Collected data entries

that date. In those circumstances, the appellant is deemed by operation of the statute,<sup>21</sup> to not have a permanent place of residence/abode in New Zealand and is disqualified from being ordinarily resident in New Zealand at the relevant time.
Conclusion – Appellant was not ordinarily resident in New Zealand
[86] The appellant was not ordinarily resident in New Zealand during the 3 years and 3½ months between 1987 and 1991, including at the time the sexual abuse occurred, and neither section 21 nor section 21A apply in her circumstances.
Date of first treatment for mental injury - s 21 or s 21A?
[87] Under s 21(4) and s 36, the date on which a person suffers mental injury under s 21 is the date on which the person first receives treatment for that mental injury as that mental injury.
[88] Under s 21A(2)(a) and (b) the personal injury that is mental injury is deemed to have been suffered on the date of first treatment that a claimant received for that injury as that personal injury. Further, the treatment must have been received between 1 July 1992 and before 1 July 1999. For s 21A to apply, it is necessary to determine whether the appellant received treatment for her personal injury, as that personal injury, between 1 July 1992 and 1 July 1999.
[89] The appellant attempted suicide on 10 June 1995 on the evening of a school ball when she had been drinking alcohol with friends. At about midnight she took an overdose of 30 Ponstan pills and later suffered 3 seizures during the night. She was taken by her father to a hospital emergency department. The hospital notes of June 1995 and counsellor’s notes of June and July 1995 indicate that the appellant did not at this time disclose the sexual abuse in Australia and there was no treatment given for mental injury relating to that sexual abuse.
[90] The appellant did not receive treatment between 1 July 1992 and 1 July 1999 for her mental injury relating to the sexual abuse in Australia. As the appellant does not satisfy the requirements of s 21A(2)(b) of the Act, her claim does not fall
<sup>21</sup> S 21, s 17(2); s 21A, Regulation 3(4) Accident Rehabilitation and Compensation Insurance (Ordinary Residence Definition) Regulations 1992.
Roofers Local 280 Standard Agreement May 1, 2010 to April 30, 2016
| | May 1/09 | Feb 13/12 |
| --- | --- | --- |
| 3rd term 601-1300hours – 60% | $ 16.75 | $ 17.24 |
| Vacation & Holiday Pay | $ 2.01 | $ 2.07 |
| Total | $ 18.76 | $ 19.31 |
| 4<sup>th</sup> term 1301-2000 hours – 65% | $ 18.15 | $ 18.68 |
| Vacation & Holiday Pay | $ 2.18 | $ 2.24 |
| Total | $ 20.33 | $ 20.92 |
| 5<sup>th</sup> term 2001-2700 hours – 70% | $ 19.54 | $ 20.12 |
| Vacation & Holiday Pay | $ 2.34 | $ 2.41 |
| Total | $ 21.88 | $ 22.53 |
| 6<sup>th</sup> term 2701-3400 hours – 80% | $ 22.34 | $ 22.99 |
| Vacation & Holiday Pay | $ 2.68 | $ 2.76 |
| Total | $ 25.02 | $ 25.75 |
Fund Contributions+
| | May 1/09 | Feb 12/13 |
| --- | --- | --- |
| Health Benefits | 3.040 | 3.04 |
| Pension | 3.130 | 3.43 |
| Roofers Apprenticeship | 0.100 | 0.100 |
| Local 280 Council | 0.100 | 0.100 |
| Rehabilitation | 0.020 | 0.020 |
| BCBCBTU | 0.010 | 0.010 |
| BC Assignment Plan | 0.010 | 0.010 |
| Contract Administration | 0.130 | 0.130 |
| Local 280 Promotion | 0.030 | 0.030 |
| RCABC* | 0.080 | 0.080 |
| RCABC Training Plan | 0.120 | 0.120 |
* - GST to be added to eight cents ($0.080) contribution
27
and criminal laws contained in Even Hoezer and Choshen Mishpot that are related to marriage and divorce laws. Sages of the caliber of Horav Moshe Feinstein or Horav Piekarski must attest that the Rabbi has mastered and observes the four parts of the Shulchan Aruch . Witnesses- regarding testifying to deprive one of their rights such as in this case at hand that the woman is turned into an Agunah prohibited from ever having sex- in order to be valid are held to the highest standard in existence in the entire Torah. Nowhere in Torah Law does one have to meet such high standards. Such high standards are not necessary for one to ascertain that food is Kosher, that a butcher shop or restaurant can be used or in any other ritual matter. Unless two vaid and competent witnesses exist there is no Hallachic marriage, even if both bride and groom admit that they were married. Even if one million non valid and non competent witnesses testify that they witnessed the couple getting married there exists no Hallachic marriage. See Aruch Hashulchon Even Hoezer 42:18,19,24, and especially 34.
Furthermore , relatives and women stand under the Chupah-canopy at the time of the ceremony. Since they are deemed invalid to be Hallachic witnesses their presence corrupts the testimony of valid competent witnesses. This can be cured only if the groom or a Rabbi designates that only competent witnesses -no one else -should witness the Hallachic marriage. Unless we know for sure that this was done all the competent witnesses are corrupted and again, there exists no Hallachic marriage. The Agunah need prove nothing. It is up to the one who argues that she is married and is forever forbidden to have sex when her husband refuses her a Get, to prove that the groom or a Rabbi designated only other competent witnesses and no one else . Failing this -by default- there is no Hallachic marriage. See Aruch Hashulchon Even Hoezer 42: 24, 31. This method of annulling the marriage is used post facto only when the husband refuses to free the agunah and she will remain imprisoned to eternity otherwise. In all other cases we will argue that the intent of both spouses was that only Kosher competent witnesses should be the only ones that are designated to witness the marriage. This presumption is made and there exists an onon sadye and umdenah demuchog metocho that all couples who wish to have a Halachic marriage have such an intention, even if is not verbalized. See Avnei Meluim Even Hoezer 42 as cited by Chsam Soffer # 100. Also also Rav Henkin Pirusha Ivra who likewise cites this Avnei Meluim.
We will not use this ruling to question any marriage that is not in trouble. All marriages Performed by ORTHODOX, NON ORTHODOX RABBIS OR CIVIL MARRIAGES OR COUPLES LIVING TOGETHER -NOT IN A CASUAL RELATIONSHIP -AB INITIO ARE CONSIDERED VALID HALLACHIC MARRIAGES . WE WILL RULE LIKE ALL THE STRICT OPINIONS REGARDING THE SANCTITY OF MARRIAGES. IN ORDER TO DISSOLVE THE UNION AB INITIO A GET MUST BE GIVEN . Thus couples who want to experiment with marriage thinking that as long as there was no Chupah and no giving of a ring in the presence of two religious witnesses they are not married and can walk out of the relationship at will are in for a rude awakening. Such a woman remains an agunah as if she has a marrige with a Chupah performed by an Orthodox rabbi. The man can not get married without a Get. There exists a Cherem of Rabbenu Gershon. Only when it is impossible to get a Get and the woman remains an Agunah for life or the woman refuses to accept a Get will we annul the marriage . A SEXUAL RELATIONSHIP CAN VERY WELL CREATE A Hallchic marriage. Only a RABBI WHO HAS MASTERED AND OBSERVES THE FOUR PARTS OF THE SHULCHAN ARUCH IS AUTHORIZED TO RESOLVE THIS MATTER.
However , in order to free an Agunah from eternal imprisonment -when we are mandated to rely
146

About this exercise
Above are the records. Print exactly, and only, the lines from the line with "Conclusion – Appellant" to the line with "[87] Under s", both inclusive.

Task solution
Conclusion – Appellant was not ordinarily resident in New Zealand
[86] The appellant was not ordinarily resident in New Zealand during the 3 years and 3½ months between 1987 and 1991, including at the time the sexual abuse occurred, and neither section 21 nor section 21A apply in her circumstances.
Date of first treatment for mental injury - s 21 or s 21A?
[87] Under s 21(4) and s 36, the date on which a person suffers mental injury under s 21 is the date on which the person first receives treatment for that mental injury as that mental injury.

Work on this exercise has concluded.